→ **Task statement**:
Could you print each entry below verbatim while omitting the pictures?
§ §
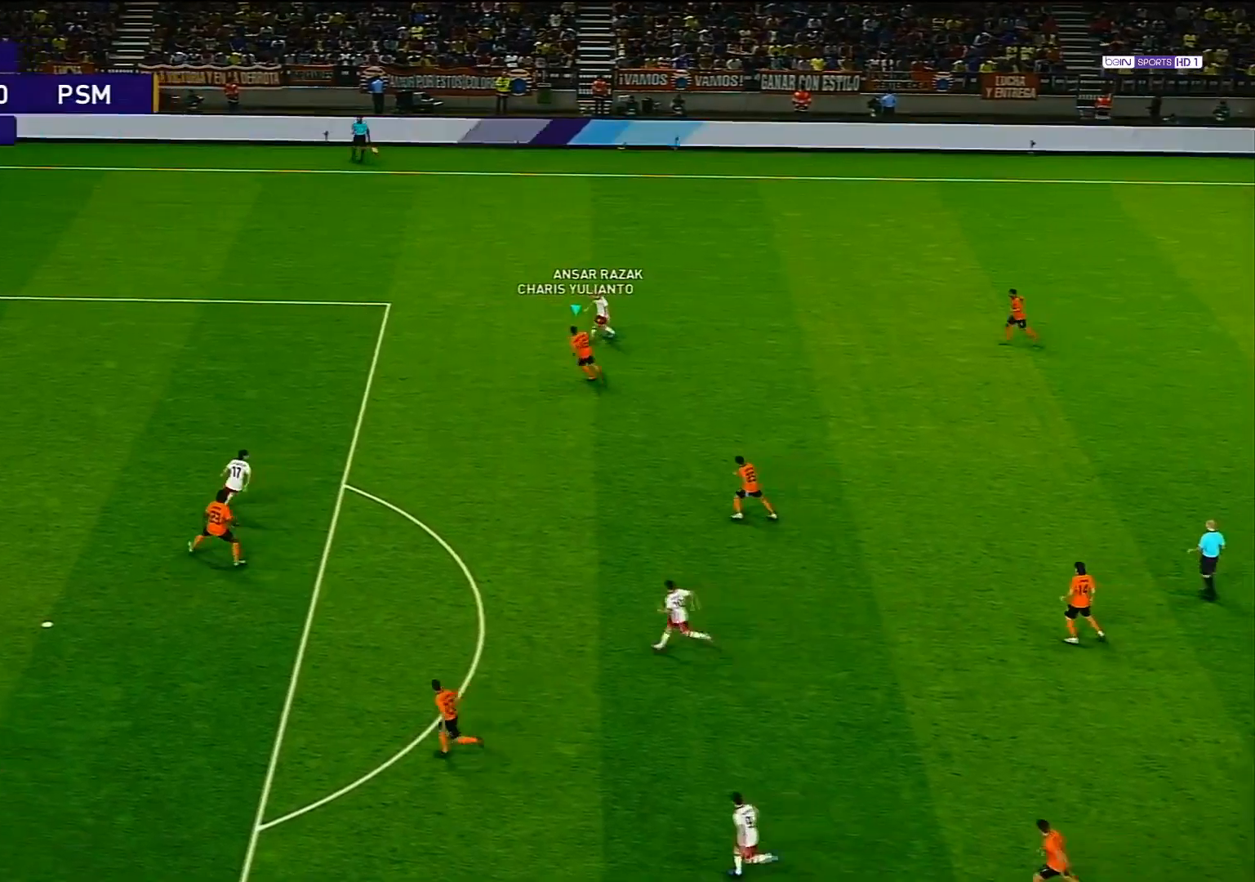
{"buttons": ["R1"], "left_stick": "right", "right_stick": "center", "events": [[283, "L1", "down"], [367, "left_stick", "up-right"], [417, "left_stick", "right"], [467, "L1", "up"]]}
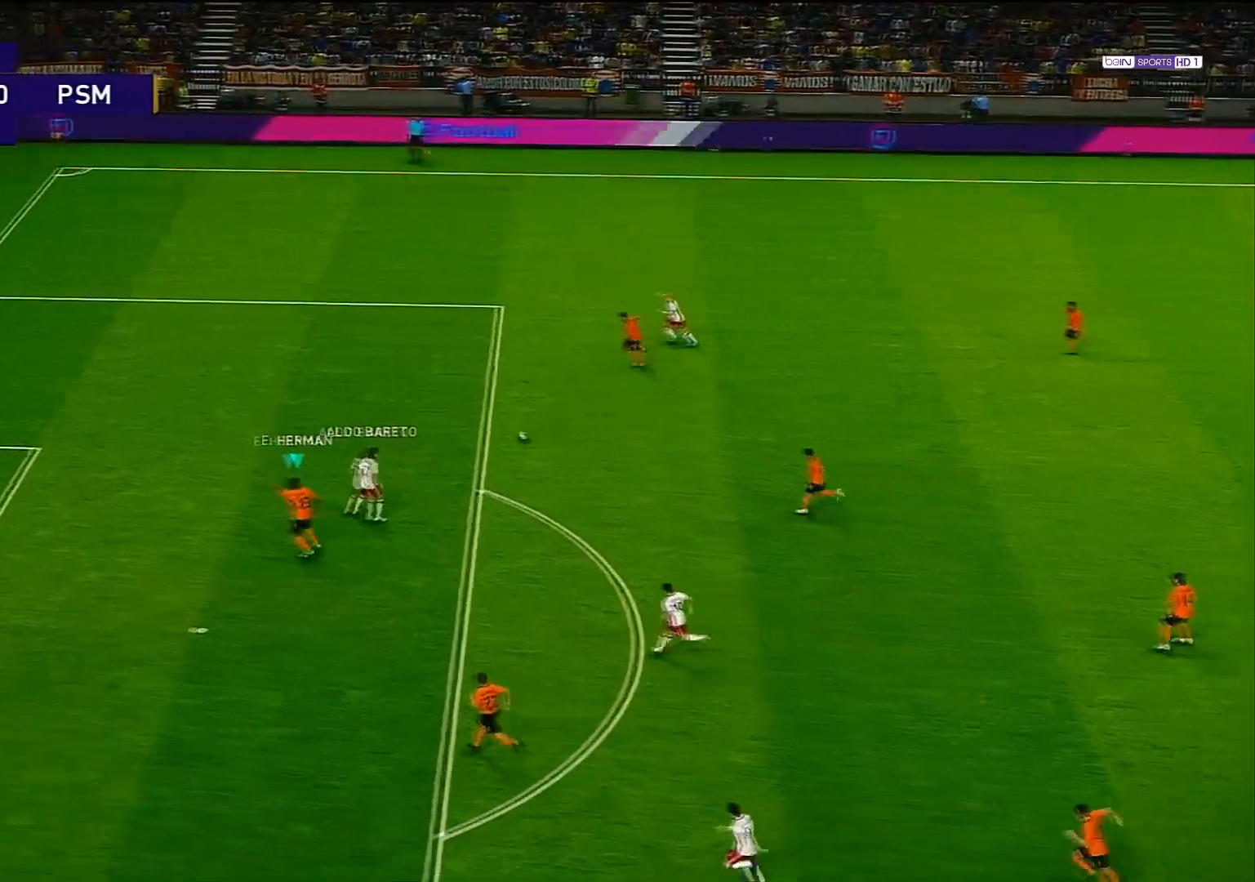
{"buttons": ["CROSS", "SQUARE", "R1"], "left_stick": "center", "right_stick": "center", "events": [[100, "left_stick", "down-right"], [283, "SQUARE", "down"], [317, "CROSS", "down"], [433, "left_stick", "center"]]}
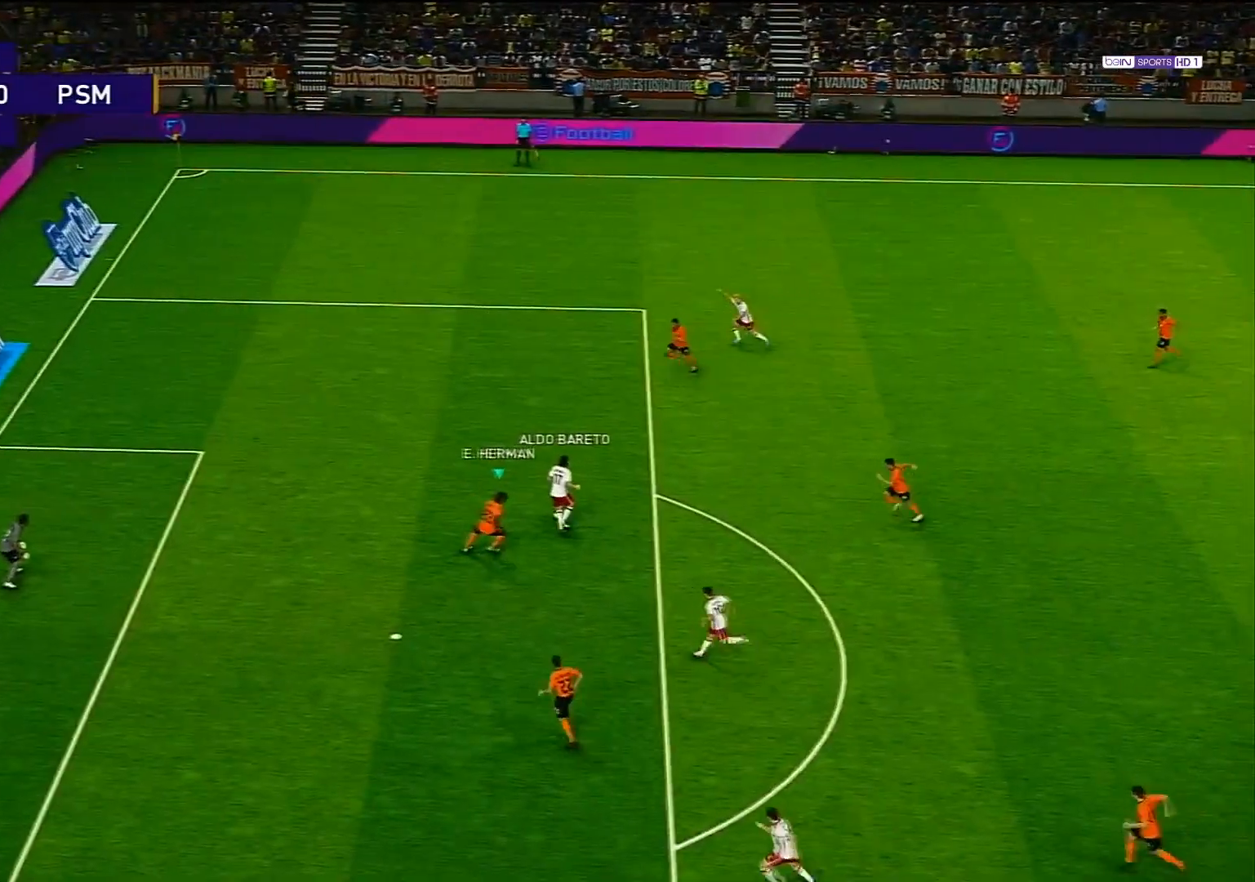
{"buttons": ["CROSS", "SQUARE", "R1"], "left_stick": "center", "right_stick": "center", "events": []}
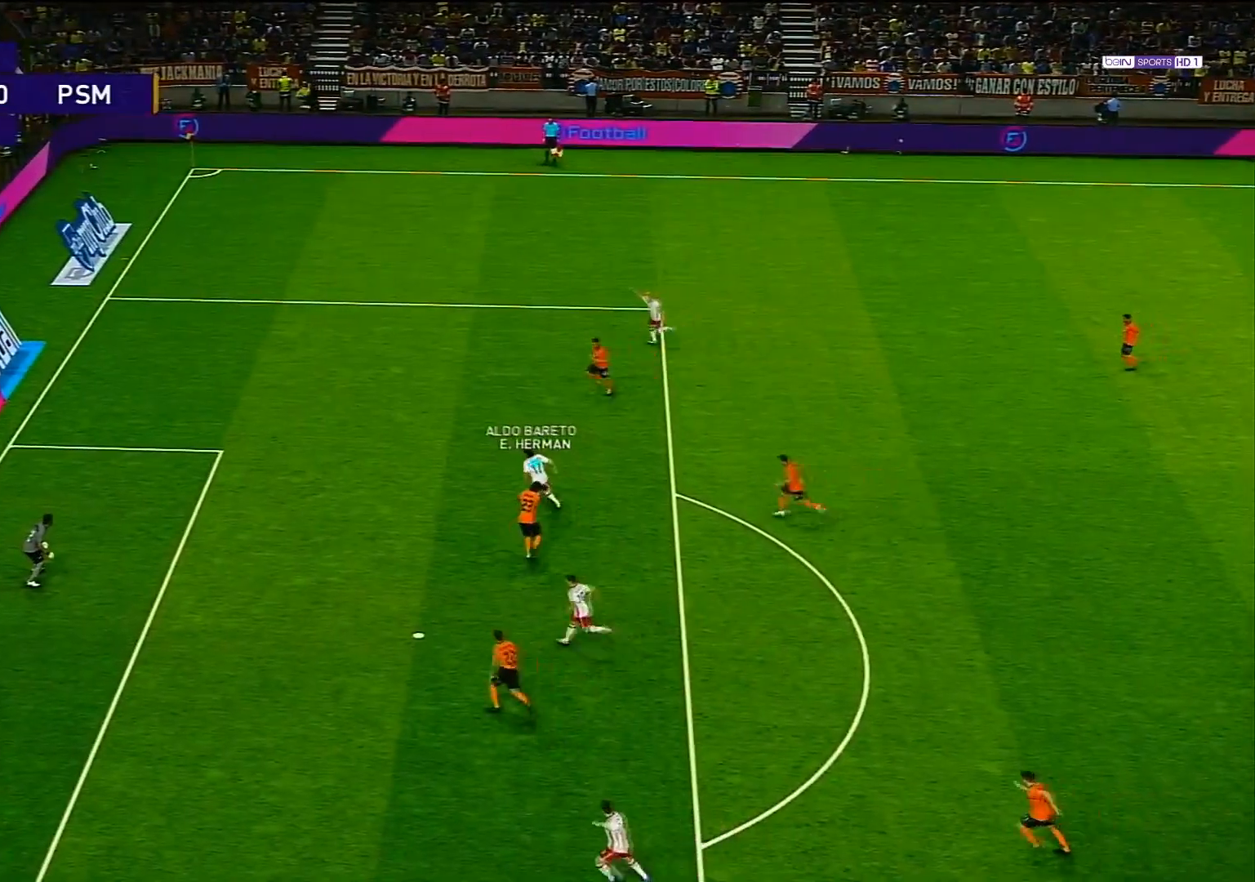
{"buttons": ["CROSS", "SQUARE", "R1"], "left_stick": "center", "right_stick": "center", "events": []}
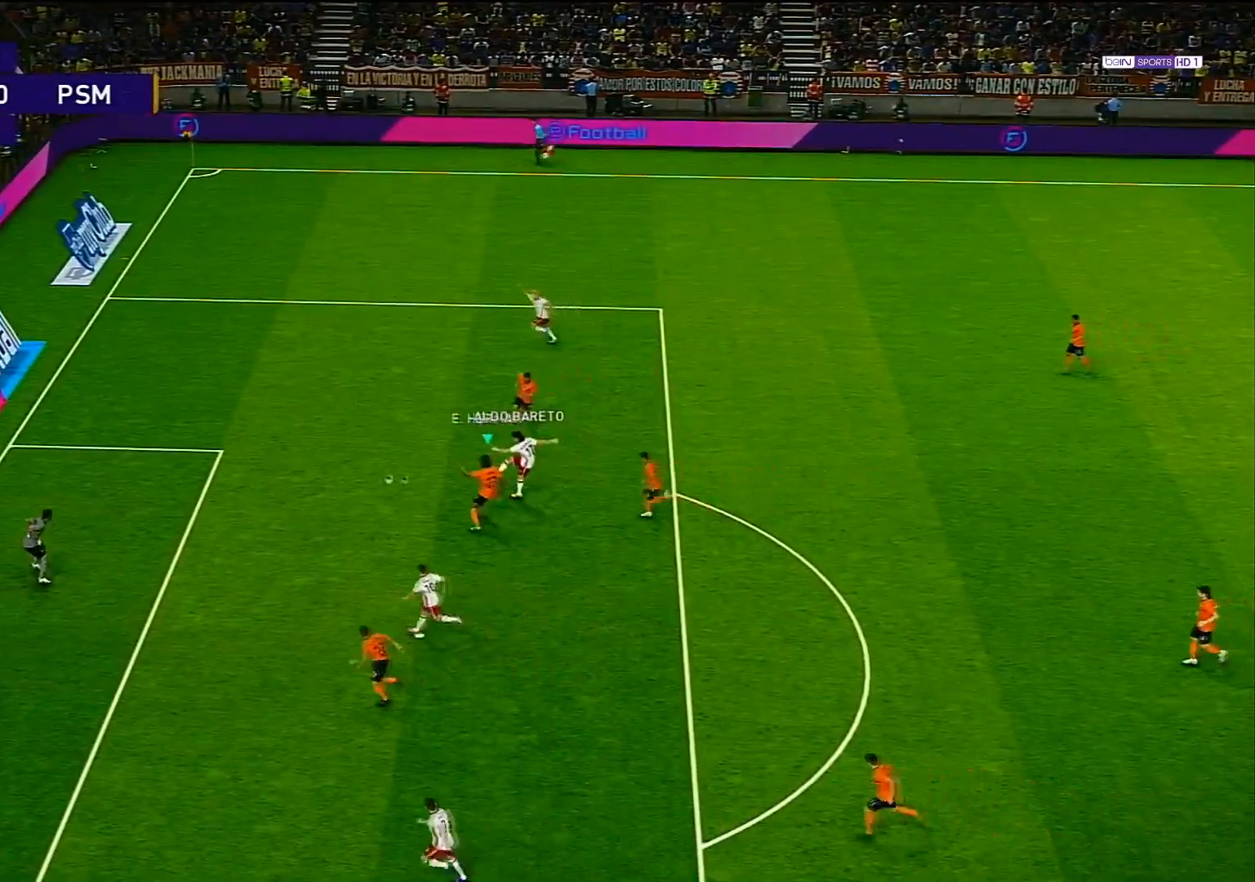
{"buttons": ["R1"], "left_stick": "center", "right_stick": "center", "events": [[100, "CROSS", "up"], [133, "SQUARE", "up"], [150, "left_stick", "right"], [183, "SQUARE", "down"], [317, "left_stick", "center"], [367, "SQUARE", "up"]]}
§ §
→ **Task output**:
{"buttons": ["R1"], "left_stick": "right", "right_stick": "center", "events": [[283, "L1", "down"], [367, "left_stick", "up-right"], [417, "left_stick", "right"], [467, "L1", "up"]]}
{"buttons": ["CROSS", "SQUARE", "R1"], "left_stick": "center", "right_stick": "center", "events": [[100, "left_stick", "down-right"], [283, "SQUARE", "down"], [317, "CROSS", "down"], [433, "left_stick", "center"]]}
{"buttons": ["CROSS", "SQUARE", "R1"], "left_stick": "center", "right_stick": "center", "events": []}
{"buttons": ["CROSS", "SQUARE", "R1"], "left_stick": "center", "right_stick": "center", "events": []}
{"buttons": ["R1"], "left_stick": "center", "right_stick": "center", "events": [[100, "CROSS", "up"], [133, "SQUARE", "up"], [150, "left_stick", "right"], [183, "SQUARE", "down"], [317, "left_stick", "center"], [367, "SQUARE", "up"]]}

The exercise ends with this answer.